Critère 5 – Assurabilité légale/réglementaire

Les autorités de réglementation peuvent décider qu'un risque donné, ou un type donné de risque (par exemple les accidents du travail ou les pertes d'exploitation) est explicitement ou implicitement défini comme assurable, par exemple par le biais d'une procédure de certification et/ou la transformation de la couverture de ce risque en assurance obligatoire. Dans ce cas, un risque peut être classé comme assurable alors que d'autres critères d'assurabilité ne sont peut-être pas remplis.

C)         Conditions nécessaires à l'indemnisation (hors assurance), qui peuvent inclure :

Critère 6 – Conditions d'indemnisation par l'Etat

Les Etats doivent statuer sur les possibilités d'indemnisation en fonction des orientations de leur action. Le risque ne doit pas dépasser l'engagement financier maximal que l'Etat est capable ou désireux de souscrire pour l'indemnisation des dommages provoqués par le terrorisme.

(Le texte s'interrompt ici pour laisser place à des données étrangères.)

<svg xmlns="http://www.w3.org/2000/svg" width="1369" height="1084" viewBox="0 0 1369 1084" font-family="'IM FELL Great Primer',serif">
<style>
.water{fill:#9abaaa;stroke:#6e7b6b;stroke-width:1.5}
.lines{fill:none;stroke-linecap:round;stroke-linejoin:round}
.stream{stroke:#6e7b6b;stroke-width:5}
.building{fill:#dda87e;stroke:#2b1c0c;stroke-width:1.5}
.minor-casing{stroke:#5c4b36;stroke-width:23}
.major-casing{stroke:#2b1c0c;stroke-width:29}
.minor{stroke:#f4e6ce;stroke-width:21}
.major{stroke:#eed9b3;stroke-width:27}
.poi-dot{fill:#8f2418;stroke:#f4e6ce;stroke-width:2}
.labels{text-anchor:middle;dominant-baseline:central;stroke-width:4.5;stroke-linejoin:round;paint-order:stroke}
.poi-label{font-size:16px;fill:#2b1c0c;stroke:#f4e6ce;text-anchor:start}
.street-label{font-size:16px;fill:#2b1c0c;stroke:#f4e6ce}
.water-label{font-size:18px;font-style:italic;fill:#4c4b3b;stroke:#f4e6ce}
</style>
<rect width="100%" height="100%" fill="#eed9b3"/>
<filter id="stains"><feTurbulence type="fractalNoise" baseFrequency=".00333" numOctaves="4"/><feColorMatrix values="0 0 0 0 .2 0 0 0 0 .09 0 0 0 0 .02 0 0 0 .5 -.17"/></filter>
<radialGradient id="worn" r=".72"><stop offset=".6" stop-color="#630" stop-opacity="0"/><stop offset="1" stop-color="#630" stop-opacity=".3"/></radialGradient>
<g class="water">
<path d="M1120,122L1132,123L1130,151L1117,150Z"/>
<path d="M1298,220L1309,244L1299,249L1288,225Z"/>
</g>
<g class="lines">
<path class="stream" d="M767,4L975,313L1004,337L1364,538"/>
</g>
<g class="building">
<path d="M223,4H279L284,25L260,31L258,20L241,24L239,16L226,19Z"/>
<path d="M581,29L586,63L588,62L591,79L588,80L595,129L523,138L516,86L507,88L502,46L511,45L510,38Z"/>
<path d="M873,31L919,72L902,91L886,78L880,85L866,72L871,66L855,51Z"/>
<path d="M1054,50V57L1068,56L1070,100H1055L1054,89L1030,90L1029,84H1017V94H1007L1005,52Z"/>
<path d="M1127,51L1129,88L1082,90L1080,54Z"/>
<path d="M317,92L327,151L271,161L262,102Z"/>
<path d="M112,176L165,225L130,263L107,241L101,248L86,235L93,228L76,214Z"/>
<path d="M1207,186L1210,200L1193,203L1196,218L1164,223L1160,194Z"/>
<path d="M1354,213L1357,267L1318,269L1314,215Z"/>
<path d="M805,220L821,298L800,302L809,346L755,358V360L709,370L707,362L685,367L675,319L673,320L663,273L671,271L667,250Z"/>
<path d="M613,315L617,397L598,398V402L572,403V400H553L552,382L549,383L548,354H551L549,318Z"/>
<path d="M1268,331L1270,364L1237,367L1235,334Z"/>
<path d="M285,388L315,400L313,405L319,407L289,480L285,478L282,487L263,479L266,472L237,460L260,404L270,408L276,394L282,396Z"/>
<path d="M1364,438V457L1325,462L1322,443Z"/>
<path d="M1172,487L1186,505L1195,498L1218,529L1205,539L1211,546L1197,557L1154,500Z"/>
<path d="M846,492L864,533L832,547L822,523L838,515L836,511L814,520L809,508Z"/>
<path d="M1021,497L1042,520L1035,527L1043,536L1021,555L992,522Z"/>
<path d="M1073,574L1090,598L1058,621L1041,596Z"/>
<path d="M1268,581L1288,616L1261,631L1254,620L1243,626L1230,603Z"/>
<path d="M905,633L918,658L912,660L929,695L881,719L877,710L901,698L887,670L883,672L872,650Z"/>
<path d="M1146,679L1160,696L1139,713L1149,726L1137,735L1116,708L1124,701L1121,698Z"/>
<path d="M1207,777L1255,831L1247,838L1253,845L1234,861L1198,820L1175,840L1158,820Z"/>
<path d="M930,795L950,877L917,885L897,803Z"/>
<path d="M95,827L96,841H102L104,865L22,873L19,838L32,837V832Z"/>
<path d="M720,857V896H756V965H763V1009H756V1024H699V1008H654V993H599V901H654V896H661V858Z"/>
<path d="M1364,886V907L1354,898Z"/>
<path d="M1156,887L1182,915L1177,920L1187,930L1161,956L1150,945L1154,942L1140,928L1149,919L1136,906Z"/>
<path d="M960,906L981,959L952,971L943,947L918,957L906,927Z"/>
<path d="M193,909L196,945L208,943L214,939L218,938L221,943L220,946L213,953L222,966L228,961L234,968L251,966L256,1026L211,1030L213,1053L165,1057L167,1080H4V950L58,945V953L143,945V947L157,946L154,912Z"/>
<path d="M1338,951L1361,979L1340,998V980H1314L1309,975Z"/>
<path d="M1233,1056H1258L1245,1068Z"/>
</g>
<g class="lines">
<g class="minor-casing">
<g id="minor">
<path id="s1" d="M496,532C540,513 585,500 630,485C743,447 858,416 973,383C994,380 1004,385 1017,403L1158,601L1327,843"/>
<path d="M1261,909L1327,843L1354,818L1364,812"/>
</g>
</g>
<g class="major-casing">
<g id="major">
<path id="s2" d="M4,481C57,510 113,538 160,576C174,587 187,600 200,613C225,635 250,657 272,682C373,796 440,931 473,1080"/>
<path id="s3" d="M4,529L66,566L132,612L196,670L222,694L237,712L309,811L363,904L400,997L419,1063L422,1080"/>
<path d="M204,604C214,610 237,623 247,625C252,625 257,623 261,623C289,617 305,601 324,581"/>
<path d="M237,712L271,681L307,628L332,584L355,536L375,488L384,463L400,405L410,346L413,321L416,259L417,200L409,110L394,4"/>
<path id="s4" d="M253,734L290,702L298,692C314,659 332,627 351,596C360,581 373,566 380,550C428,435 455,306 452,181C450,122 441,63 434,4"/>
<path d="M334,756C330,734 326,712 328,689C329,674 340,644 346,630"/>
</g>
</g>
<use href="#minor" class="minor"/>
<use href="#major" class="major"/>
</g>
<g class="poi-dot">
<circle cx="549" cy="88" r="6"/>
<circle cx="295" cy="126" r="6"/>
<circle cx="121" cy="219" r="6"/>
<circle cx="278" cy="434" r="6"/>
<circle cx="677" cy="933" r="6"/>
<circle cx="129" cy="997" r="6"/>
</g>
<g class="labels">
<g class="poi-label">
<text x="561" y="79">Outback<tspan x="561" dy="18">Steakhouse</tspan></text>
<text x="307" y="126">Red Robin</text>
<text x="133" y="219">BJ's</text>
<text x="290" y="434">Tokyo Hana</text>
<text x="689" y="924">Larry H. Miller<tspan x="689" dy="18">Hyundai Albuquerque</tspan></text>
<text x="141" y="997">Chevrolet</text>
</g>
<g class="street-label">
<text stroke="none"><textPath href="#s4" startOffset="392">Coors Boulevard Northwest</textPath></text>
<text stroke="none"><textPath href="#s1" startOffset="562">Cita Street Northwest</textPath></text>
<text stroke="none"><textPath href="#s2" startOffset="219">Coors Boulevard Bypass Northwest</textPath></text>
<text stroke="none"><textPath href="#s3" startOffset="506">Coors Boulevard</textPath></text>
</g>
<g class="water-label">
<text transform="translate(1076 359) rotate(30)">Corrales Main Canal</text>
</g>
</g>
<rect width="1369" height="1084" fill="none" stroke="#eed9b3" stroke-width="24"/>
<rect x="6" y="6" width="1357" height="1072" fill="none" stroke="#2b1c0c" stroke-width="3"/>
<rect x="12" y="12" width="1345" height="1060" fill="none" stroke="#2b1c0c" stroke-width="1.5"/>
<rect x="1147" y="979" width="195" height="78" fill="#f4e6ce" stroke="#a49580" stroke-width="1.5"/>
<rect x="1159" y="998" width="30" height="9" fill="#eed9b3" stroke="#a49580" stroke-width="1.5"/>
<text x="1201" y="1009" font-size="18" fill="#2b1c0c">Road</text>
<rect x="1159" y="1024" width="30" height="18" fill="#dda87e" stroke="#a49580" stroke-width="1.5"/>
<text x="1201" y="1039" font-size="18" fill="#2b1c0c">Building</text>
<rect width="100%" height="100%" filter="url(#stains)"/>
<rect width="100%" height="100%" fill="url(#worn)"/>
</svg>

Critère 7 – Conditions d'indemnisation par le biais de mécanismes non gouvernementaux

Les caractéristiques techniques du risque doivent permettre sa garantie par le biais de mécanismes financiers autres que l'assurance, comme par exemple par des obligations placées sur les marchés de capitaux.



[a]                  Certains pays pourront souhaiter prendre d'autres critères en considération. Le critère d'affiliation à un groupe ou à une organisation a par exemple été employé avec succès dans plusieurs pays Membres pour définir les actes de terrorisme. De façon similaire certains pays pourront souhaiter ne pas se référer à l'un ou l'autre des éléments mentionnés pour leur propre définition des actes de terrorisme. Par exemple, le concept de « menace » d'acte de terrorisme n'est pas considéré dans certains pays comme un élément pertinent de définition du terrorisme.

[b]                  Il revient à chaque pays/entité de définir ces critères plus précisément, peut-être quantitativement ou qualitativement le cas échéant, en fonction de leurs considérations politiques ou techniques spécifiques. Il faut toutefois souligner qu'un pays de l'OCDE au moins a adopté une définition du terrorisme basée exclusivement sur des critères qualitatifs.

[c]                  Il convient de rappeler que, sauf si l'assurance contre le risque terroriste a été rendue obligatoire, la détermination de l'assurabilité d'un risque par des entités privées dépend en dernier ressort de l'analyse et de l'appréciation de la ou des compagnies d'assurance ou de réassurance concernée(s). Un assureur/réassureur peut décider, notamment pour des raisons commerciales ou stratégiques, de garantir un risque qui remplit peut-être difficilement les critères théoriques de l'assurabilité. Il peut aussi décider de ne pas garantir un risque afin, à un moment donné, de prendre en compte par exemple des préoccupations concernant la solvabilité ou l'équilibre de son portefeuille de risques.